**What needs to be done**
Rewrite all of the data below with every "highest" changed to "largest" and nothing else altered, and leave the pictures out.

**The records**
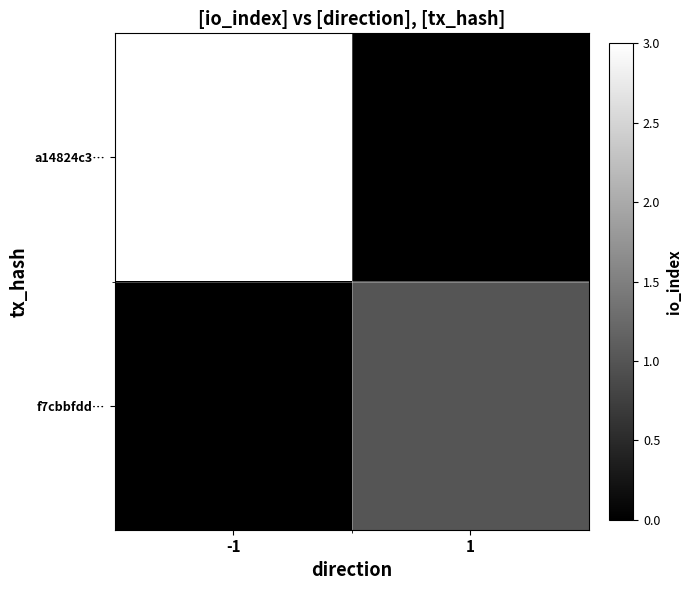

At which category is the sum across all series the highest?

-1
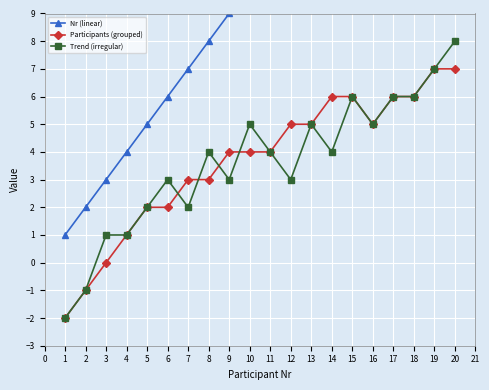

Is this an area chart (filled region under the line)?

No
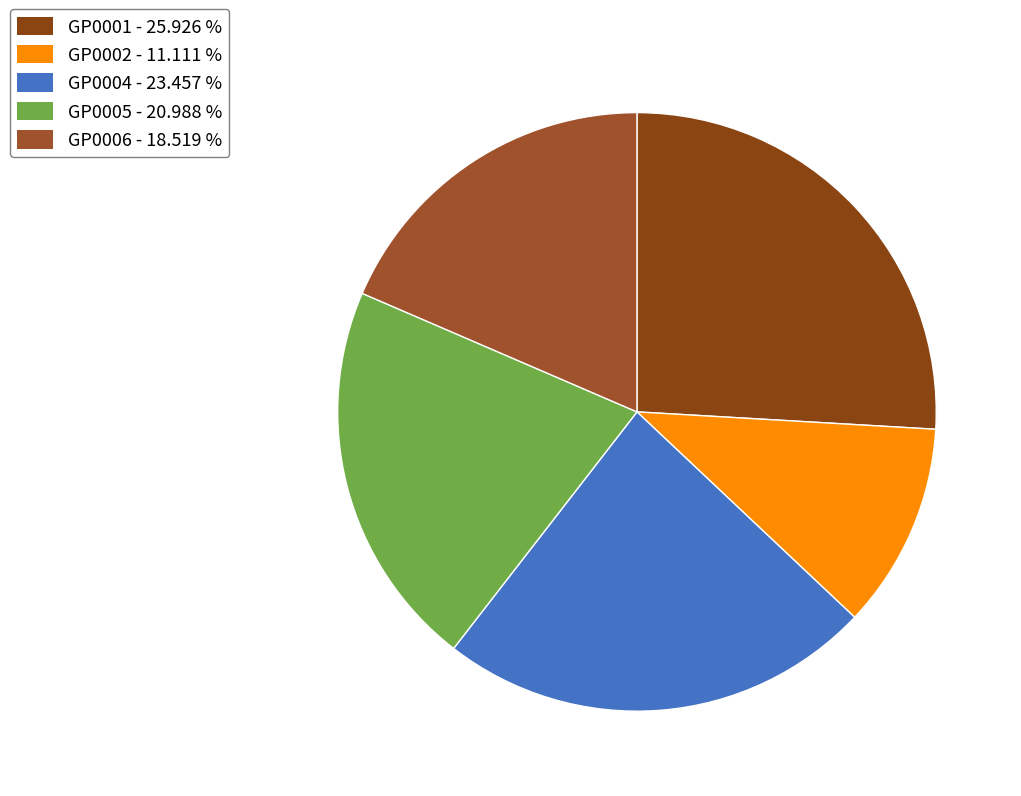

Rank the categories by value from highest to lowest.

GP0001, GP0004, GP0005, GP0006, GP0002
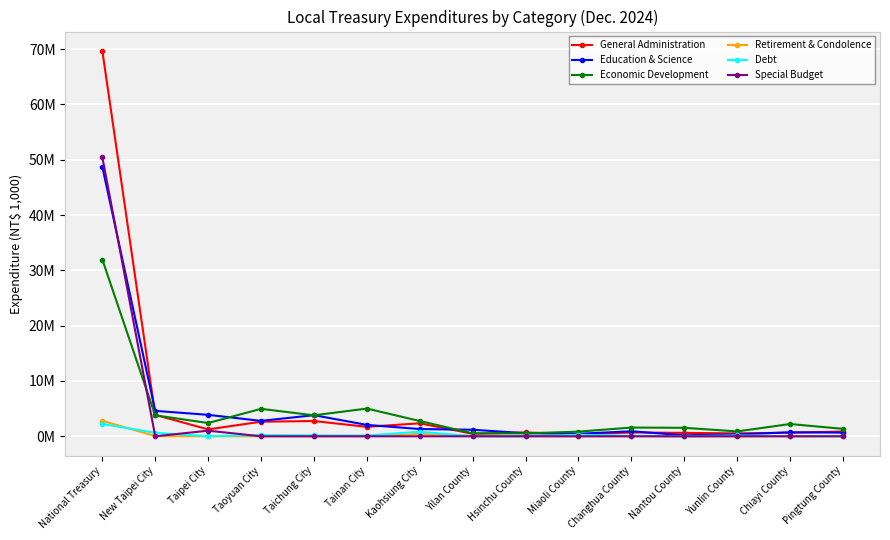

Rank the categories by Education & Science value from highest to lowest.

National Treasury, New Taipei City, Taipei City, Taichung City, Taoyuan City, Tainan City, Kaohsiung City, Yilan County, Changhua County, Chiayi County, Pingtung County, Hsinchu County, Miaoli County, Yunlin County, Nantou County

**Exercise answer**
At which category is the sum across all series the largest?

-1

Is this an area chart (filled region under the line)?

No

Rank the categories by value from largest to lowest.

GP0001, GP0004, GP0005, GP0006, GP0002

Rank the categories by Education & Science value from largest to lowest.

National Treasury, New Taipei City, Taipei City, Taichung City, Taoyuan City, Tainan City, Kaohsiung City, Yilan County, Changhua County, Chiayi County, Pingtung County, Hsinchu County, Miaoli County, Yunlin County, Nantou County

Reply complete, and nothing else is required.